A brief explanation of the effects obtained by typical inventions disclosed in this application is as follows.

That is, before forming a thin film made of a predetermined substance on the surface of the object to be processed, the surface of the object to be processed is equipped with a cleaning mechanism that cleans the surface of the object by chemically reactive etching. Since a thin film is formed on the surface of the object to be processed after being cleaned by a cleaning mechanism using reactive etching, compared to a thin film forming technique in which cleaning is performed by a cleaning means using physical etching using argon (Ar) gas, etc. It is possible to reliably prevent damage to the surface of the object to be processed and the inclusion of argon (Ar), and it is also possible to reliably prevent obstacles to subsequent thin film formation.
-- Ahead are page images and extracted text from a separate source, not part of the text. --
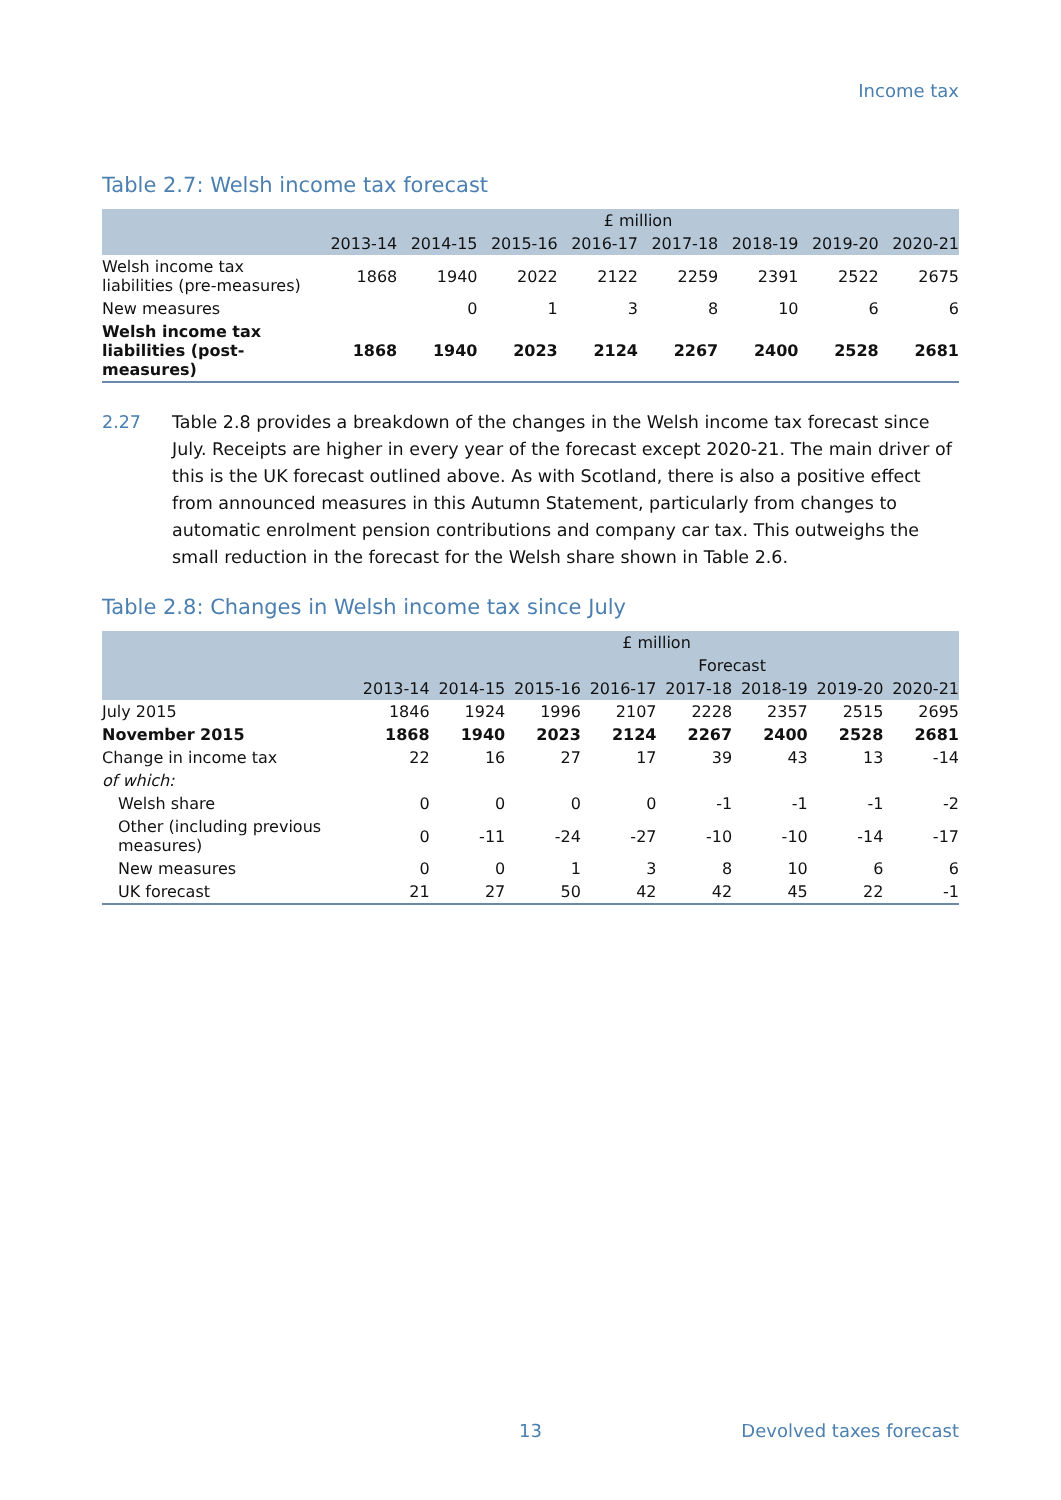Income tax
Table 2.7: Welsh income tax forecast
| | £ million | | | | | | | |
| --- | --- | --- | --- | --- | --- | --- | --- | --- |
| | 2013-14 | 2014-15 | 2015-16 | 2016-17 | 2017-18 | 2018-19 | 2019-20 | 2020-21 |
| Welsh income tax liabilities (pre-measures) | 1868 | 1940 | 2022 | 2122 | 2259 | 2391 | 2522 | 2675 |
| New measures | | 0 | 1 | 3 | 8 | 10 | 6 | 6 |
| Welsh income tax liabilities (post-measures) | 1868 | 1940 | 2023 | 2124 | 2267 | 2400 | 2528 | 2681 |
2.27 Table 2.8 provides a breakdown of the changes in the Welsh income tax forecast since July. Receipts are higher in every year of the forecast except 2020-21. The main driver of this is the UK forecast outlined above. As with Scotland, there is also a positive effect from announced measures in this Autumn Statement, particularly from changes to automatic enrolment pension contributions and company car tax. This outweighs the small reduction in the forecast for the Welsh share shown in Table 2.6.
Table 2.8: Changes in Welsh income tax since July
| | £ million | | | | | | | |
| --- | --- | --- | --- | --- | --- | --- | --- | --- |
| | | | Forecast | | | | | |
| | 2013-14 | 2014-15 | 2015-16 | 2016-17 | 2017-18 | 2018-19 | 2019-20 | 2020-21 |
| July 2015 | 1846 | 1924 | 1996 | 2107 | 2228 | 2357 | 2515 | 2695 |
| November 2015 | 1868 | 1940 | 2023 | 2124 | 2267 | 2400 | 2528 | 2681 |
| Change in income tax | 22 | 16 | 27 | 17 | 39 | 43 | 13 | -14 |
| of which: | | | | | | | | |
| Welsh share | 0 | 0 | 0 | 0 | -1 | -1 | -1 | -2 |
| Other (including previous measures) | 0 | -11 | -24 | -27 | -10 | -10 | -14 | -17 |
| New measures | 0 | 0 | 1 | 3 | 8 | 10 | 6 | 6 |
| UK forecast | 21 | 27 | 50 | 42 | 42 | 45 | 22 | -1 |
13 Devolved taxes forecast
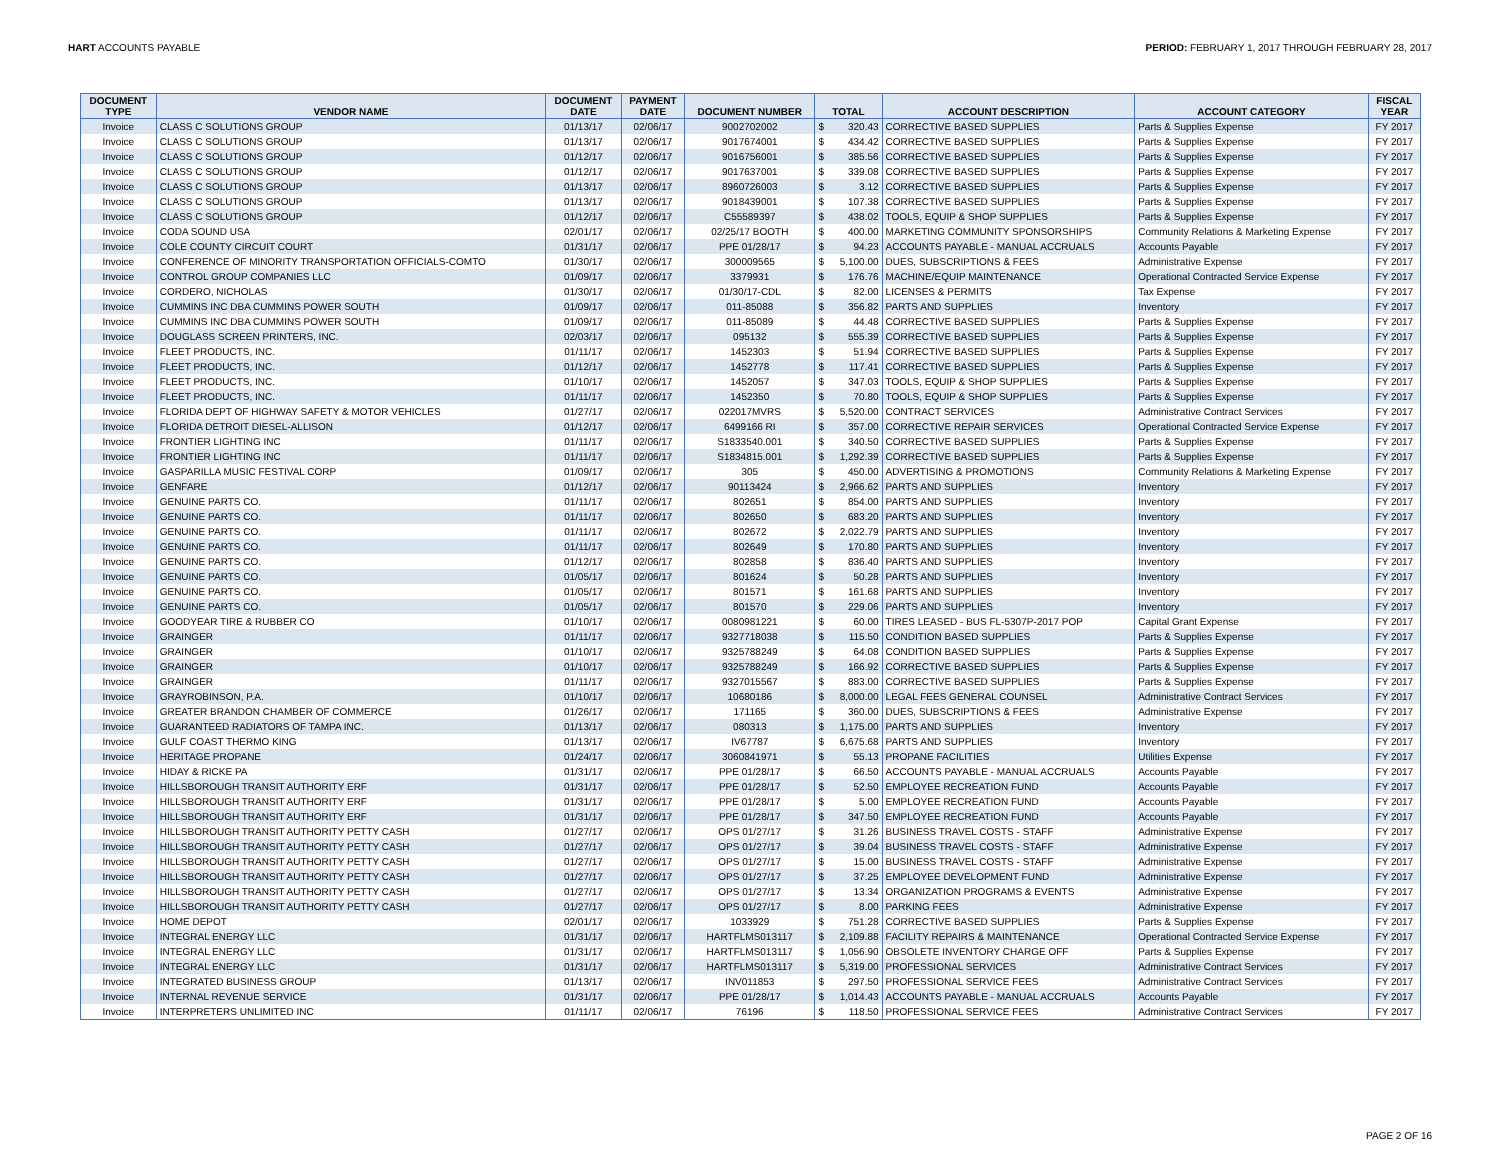HART ACCOUNTS PAYABLE PERIOD: FEBRUARY 1, 2017 THROUGH FEBRUARY 28, 2017
| DOCUMENT TYPE | VENDOR NAME | DOCUMENT DATE | PAYMENT DATE | DOCUMENT NUMBER | TOTAL | | ACCOUNT DESCRIPTION | ACCOUNT CATEGORY | FISCAL YEAR |
| --- | --- | --- | --- | --- | --- | --- | --- | --- | --- |
| Invoice | CLASS C SOLUTIONS GROUP | 01/13/17 | 02/06/17 | 9002702002 | $ | 320.43 | CORRECTIVE BASED SUPPLIES | Parts & Supplies Expense | FY 2017 |
| Invoice | CLASS C SOLUTIONS GROUP | 01/13/17 | 02/06/17 | 9017674001 | $ | 434.42 | CORRECTIVE BASED SUPPLIES | Parts & Supplies Expense | FY 2017 |
| Invoice | CLASS C SOLUTIONS GROUP | 01/12/17 | 02/06/17 | 9016756001 | $ | 385.56 | CORRECTIVE BASED SUPPLIES | Parts & Supplies Expense | FY 2017 |
| Invoice | CLASS C SOLUTIONS GROUP | 01/12/17 | 02/06/17 | 9017637001 | $ | 339.08 | CORRECTIVE BASED SUPPLIES | Parts & Supplies Expense | FY 2017 |
| Invoice | CLASS C SOLUTIONS GROUP | 01/13/17 | 02/06/17 | 8960726003 | $ | 3.12 | CORRECTIVE BASED SUPPLIES | Parts & Supplies Expense | FY 2017 |
| Invoice | CLASS C SOLUTIONS GROUP | 01/13/17 | 02/06/17 | 9018439001 | $ | 107.38 | CORRECTIVE BASED SUPPLIES | Parts & Supplies Expense | FY 2017 |
| Invoice | CLASS C SOLUTIONS GROUP | 01/12/17 | 02/06/17 | C55589397 | $ | 438.02 | TOOLS, EQUIP & SHOP SUPPLIES | Parts & Supplies Expense | FY 2017 |
| Invoice | CODA SOUND USA | 02/01/17 | 02/06/17 | 02/25/17 BOOTH | $ | 400.00 | MARKETING COMMUNITY SPONSORSHIPS | Community Relations & Marketing Expense | FY 2017 |
| Invoice | COLE COUNTY CIRCUIT COURT | 01/31/17 | 02/06/17 | PPE 01/28/17 | $ | 94.23 | ACCOUNTS PAYABLE - MANUAL ACCRUALS | Accounts Payable | FY 2017 |
| Invoice | CONFERENCE OF MINORITY TRANSPORTATION OFFICIALS-COMTO | 01/30/17 | 02/06/17 | 300009565 | $ | 5,100.00 | DUES, SUBSCRIPTIONS & FEES | Administrative Expense | FY 2017 |
| Invoice | CONTROL GROUP COMPANIES LLC | 01/09/17 | 02/06/17 | 3379931 | $ | 176.76 | MACHINE/EQUIP MAINTENANCE | Operational Contracted Service Expense | FY 2017 |
| Invoice | CORDERO, NICHOLAS | 01/30/17 | 02/06/17 | 01/30/17-CDL | $ | 82.00 | LICENSES & PERMITS | Tax Expense | FY 2017 |
| Invoice | CUMMINS INC DBA CUMMINS POWER SOUTH | 01/09/17 | 02/06/17 | 011-85088 | $ | 356.82 | PARTS AND SUPPLIES | Inventory | FY 2017 |
| Invoice | CUMMINS INC DBA CUMMINS POWER SOUTH | 01/09/17 | 02/06/17 | 011-85089 | $ | 44.48 | CORRECTIVE BASED SUPPLIES | Parts & Supplies Expense | FY 2017 |
| Invoice | DOUGLASS SCREEN PRINTERS, INC. | 02/03/17 | 02/06/17 | 095132 | $ | 555.39 | CORRECTIVE BASED SUPPLIES | Parts & Supplies Expense | FY 2017 |
| Invoice | FLEET PRODUCTS, INC. | 01/11/17 | 02/06/17 | 1452303 | $ | 51.94 | CORRECTIVE BASED SUPPLIES | Parts & Supplies Expense | FY 2017 |
| Invoice | FLEET PRODUCTS, INC. | 01/12/17 | 02/06/17 | 1452778 | $ | 117.41 | CORRECTIVE BASED SUPPLIES | Parts & Supplies Expense | FY 2017 |
| Invoice | FLEET PRODUCTS, INC. | 01/10/17 | 02/06/17 | 1452057 | $ | 347.03 | TOOLS, EQUIP & SHOP SUPPLIES | Parts & Supplies Expense | FY 2017 |
| Invoice | FLEET PRODUCTS, INC. | 01/11/17 | 02/06/17 | 1452350 | $ | 70.80 | TOOLS, EQUIP & SHOP SUPPLIES | Parts & Supplies Expense | FY 2017 |
| Invoice | FLORIDA DEPT OF HIGHWAY SAFETY & MOTOR VEHICLES | 01/27/17 | 02/06/17 | 022017MVRS | $ | 5,520.00 | CONTRACT SERVICES | Administrative Contract Services | FY 2017 |
| Invoice | FLORIDA DETROIT DIESEL-ALLISON | 01/12/17 | 02/06/17 | 6499166 RI | $ | 357.00 | CORRECTIVE REPAIR SERVICES | Operational Contracted Service Expense | FY 2017 |
| Invoice | FRONTIER LIGHTING INC | 01/11/17 | 02/06/17 | S1833540.001 | $ | 340.50 | CORRECTIVE BASED SUPPLIES | Parts & Supplies Expense | FY 2017 |
| Invoice | FRONTIER LIGHTING INC | 01/11/17 | 02/06/17 | S1834815.001 | $ | 1,292.39 | CORRECTIVE BASED SUPPLIES | Parts & Supplies Expense | FY 2017 |
| Invoice | GASPARILLA MUSIC FESTIVAL CORP | 01/09/17 | 02/06/17 | 305 | $ | 450.00 | ADVERTISING & PROMOTIONS | Community Relations & Marketing Expense | FY 2017 |
| Invoice | GENFARE | 01/12/17 | 02/06/17 | 90113424 | $ | 2,966.62 | PARTS AND SUPPLIES | Inventory | FY 2017 |
| Invoice | GENUINE PARTS CO. | 01/11/17 | 02/06/17 | 802651 | $ | 854.00 | PARTS AND SUPPLIES | Inventory | FY 2017 |
| Invoice | GENUINE PARTS CO. | 01/11/17 | 02/06/17 | 802650 | $ | 683.20 | PARTS AND SUPPLIES | Inventory | FY 2017 |
| Invoice | GENUINE PARTS CO. | 01/11/17 | 02/06/17 | 802672 | $ | 2,022.79 | PARTS AND SUPPLIES | Inventory | FY 2017 |
| Invoice | GENUINE PARTS CO. | 01/11/17 | 02/06/17 | 802649 | $ | 170.80 | PARTS AND SUPPLIES | Inventory | FY 2017 |
| Invoice | GENUINE PARTS CO. | 01/12/17 | 02/06/17 | 802858 | $ | 836.40 | PARTS AND SUPPLIES | Inventory | FY 2017 |
| Invoice | GENUINE PARTS CO. | 01/05/17 | 02/06/17 | 801624 | $ | 50.28 | PARTS AND SUPPLIES | Inventory | FY 2017 |
| Invoice | GENUINE PARTS CO. | 01/05/17 | 02/06/17 | 801571 | $ | 161.68 | PARTS AND SUPPLIES | Inventory | FY 2017 |
| Invoice | GENUINE PARTS CO. | 01/05/17 | 02/06/17 | 801570 | $ | 229.06 | PARTS AND SUPPLIES | Inventory | FY 2017 |
| Invoice | GOODYEAR TIRE & RUBBER CO | 01/10/17 | 02/06/17 | 0080981221 | $ | 60.00 | TIRES LEASED - BUS FL-5307P-2017 POP | Capital Grant Expense | FY 2017 |
| Invoice | GRAINGER | 01/11/17 | 02/06/17 | 9327718038 | $ | 115.50 | CONDITION BASED SUPPLIES | Parts & Supplies Expense | FY 2017 |
| Invoice | GRAINGER | 01/10/17 | 02/06/17 | 9325788249 | $ | 64.08 | CONDITION BASED SUPPLIES | Parts & Supplies Expense | FY 2017 |
| Invoice | GRAINGER | 01/10/17 | 02/06/17 | 9325788249 | $ | 166.92 | CORRECTIVE BASED SUPPLIES | Parts & Supplies Expense | FY 2017 |
| Invoice | GRAINGER | 01/11/17 | 02/06/17 | 9327015567 | $ | 883.00 | CORRECTIVE BASED SUPPLIES | Parts & Supplies Expense | FY 2017 |
| Invoice | GRAYROBINSON, P.A. | 01/10/17 | 02/06/17 | 10680186 | $ | 8,000.00 | LEGAL FEES GENERAL COUNSEL | Administrative Contract Services | FY 2017 |
| Invoice | GREATER BRANDON CHAMBER OF COMMERCE | 01/26/17 | 02/06/17 | 171165 | $ | 360.00 | DUES, SUBSCRIPTIONS & FEES | Administrative Expense | FY 2017 |
| Invoice | GUARANTEED RADIATORS OF TAMPA INC. | 01/13/17 | 02/06/17 | 080313 | $ | 1,175.00 | PARTS AND SUPPLIES | Inventory | FY 2017 |
| Invoice | GULF COAST THERMO KING | 01/13/17 | 02/06/17 | IV67787 | $ | 6,675.68 | PARTS AND SUPPLIES | Inventory | FY 2017 |
| Invoice | HERITAGE PROPANE | 01/24/17 | 02/06/17 | 3060841971 | $ | 55.13 | PROPANE FACILITIES | Utilities Expense | FY 2017 |
| Invoice | HIDAY & RICKE PA | 01/31/17 | 02/06/17 | PPE 01/28/17 | $ | 66.50 | ACCOUNTS PAYABLE - MANUAL ACCRUALS | Accounts Payable | FY 2017 |
| Invoice | HILLSBOROUGH TRANSIT AUTHORITY ERF | 01/31/17 | 02/06/17 | PPE 01/28/17 | $ | 52.50 | EMPLOYEE RECREATION FUND | Accounts Payable | FY 2017 |
| Invoice | HILLSBOROUGH TRANSIT AUTHORITY ERF | 01/31/17 | 02/06/17 | PPE 01/28/17 | $ | 5.00 | EMPLOYEE RECREATION FUND | Accounts Payable | FY 2017 |
| Invoice | HILLSBOROUGH TRANSIT AUTHORITY ERF | 01/31/17 | 02/06/17 | PPE 01/28/17 | $ | 347.50 | EMPLOYEE RECREATION FUND | Accounts Payable | FY 2017 |
| Invoice | HILLSBOROUGH TRANSIT AUTHORITY PETTY CASH | 01/27/17 | 02/06/17 | OPS 01/27/17 | $ | 31.26 | BUSINESS TRAVEL COSTS - STAFF | Administrative Expense | FY 2017 |
| Invoice | HILLSBOROUGH TRANSIT AUTHORITY PETTY CASH | 01/27/17 | 02/06/17 | OPS 01/27/17 | $ | 39.04 | BUSINESS TRAVEL COSTS - STAFF | Administrative Expense | FY 2017 |
| Invoice | HILLSBOROUGH TRANSIT AUTHORITY PETTY CASH | 01/27/17 | 02/06/17 | OPS 01/27/17 | $ | 15.00 | BUSINESS TRAVEL COSTS - STAFF | Administrative Expense | FY 2017 |
| Invoice | HILLSBOROUGH TRANSIT AUTHORITY PETTY CASH | 01/27/17 | 02/06/17 | OPS 01/27/17 | $ | 37.25 | EMPLOYEE DEVELOPMENT FUND | Administrative Expense | FY 2017 |
| Invoice | HILLSBOROUGH TRANSIT AUTHORITY PETTY CASH | 01/27/17 | 02/06/17 | OPS 01/27/17 | $ | 13.34 | ORGANIZATION PROGRAMS & EVENTS | Administrative Expense | FY 2017 |
| Invoice | HILLSBOROUGH TRANSIT AUTHORITY PETTY CASH | 01/27/17 | 02/06/17 | OPS 01/27/17 | $ | 8.00 | PARKING FEES | Administrative Expense | FY 2017 |
| Invoice | HOME DEPOT | 02/01/17 | 02/06/17 | 1033929 | $ | 751.28 | CORRECTIVE BASED SUPPLIES | Parts & Supplies Expense | FY 2017 |
| Invoice | INTEGRAL ENERGY LLC | 01/31/17 | 02/06/17 | HARTFLMS013117 | $ | 2,109.88 | FACILITY REPAIRS & MAINTENANCE | Operational Contracted Service Expense | FY 2017 |
| Invoice | INTEGRAL ENERGY LLC | 01/31/17 | 02/06/17 | HARTFLMS013117 | $ | 1,056.90 | OBSOLETE INVENTORY CHARGE OFF | Parts & Supplies Expense | FY 2017 |
| Invoice | INTEGRAL ENERGY LLC | 01/31/17 | 02/06/17 | HARTFLMS013117 | $ | 5,319.00 | PROFESSIONAL SERVICES | Administrative Contract Services | FY 2017 |
| Invoice | INTEGRATED BUSINESS GROUP | 01/13/17 | 02/06/17 | INV011853 | $ | 297.50 | PROFESSIONAL SERVICE FEES | Administrative Contract Services | FY 2017 |
| Invoice | INTERNAL REVENUE SERVICE | 01/31/17 | 02/06/17 | PPE 01/28/17 | $ | 1,014.43 | ACCOUNTS PAYABLE - MANUAL ACCRUALS | Accounts Payable | FY 2017 |
| Invoice | INTERPRETERS UNLIMITED INC | 01/11/17 | 02/06/17 | 76196 | $ | 118.50 | PROFESSIONAL SERVICE FEES | Administrative Contract Services | FY 2017 |
PAGE 2 OF 16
[Brief explanation of the drawing]

FIG. 1 is an explanatory diagram showing a thin film forming apparatus that is an embodiment of the present invention, FIG. 2 is an explanatory diagram showing a modified example of the cleaning chamber in the thin film forming apparatus of the present invention, partially enlarged, and FIG. It is an explanatory view partially enlarged and showing another modification of the cleaning chamber in the thin film forming apparatus of the present invention. ■... Load chamber, 2... Cleaning chamber (cleaning mechanism), 2a... Gas supply port, 2b... Exhaust port, 3... Heating chamber (heating mechanism), 3a... Exhaust port , 4
... Sputtering chamber, 4a... Gas supply port, 4b...
Exhaust port, 5... Unload chamber, 6... Semiconductor wafer (workpiece), 7... Sample stand, 8... High frequency power supply,
9a, 9b...electrode, 10...plasma generation region,
11... Acceleration region, 12... DC power supply, 1314.
... Electrode, 15 ... Filament, 16 ... Heater, 17 ... High frequency power supply, 18 ... Sputter electrode, 1
9...Target material. Easy diagram 2: Cleaning chamber (cleaning mechanism) 3: Heating chamber (
heating mechanism) 6: Semiconductor wafer (workpiece) 10: Plasma generation region 11: Acceleration region diagram/'

Claims (1)

[Claims] 1. The method is characterized by comprising a cleaning mechanism for cleaning the surface of the object to be processed by chemically reactive etching before forming a thin film made of a predetermined substance on the surface of the object to be processed. Thin film forming equipment. 2. The cleaning mechanism applies acceleration energy of radicals, ions, or neutral particles in the plasma accelerated toward the plasma generation region and the object to be processed to generate plasma by the plasma generation region. 2. The thin film forming apparatus according to claim 1, further comprising an independently controllable acceleration region. 3. The method according to claim 1 or 2, further comprising a heating mechanism that heats and removes gas remaining on the surface of the object to be processed during cleaning after the object to be processed is cleaned by the cleaning mechanism. thin film forming equipment.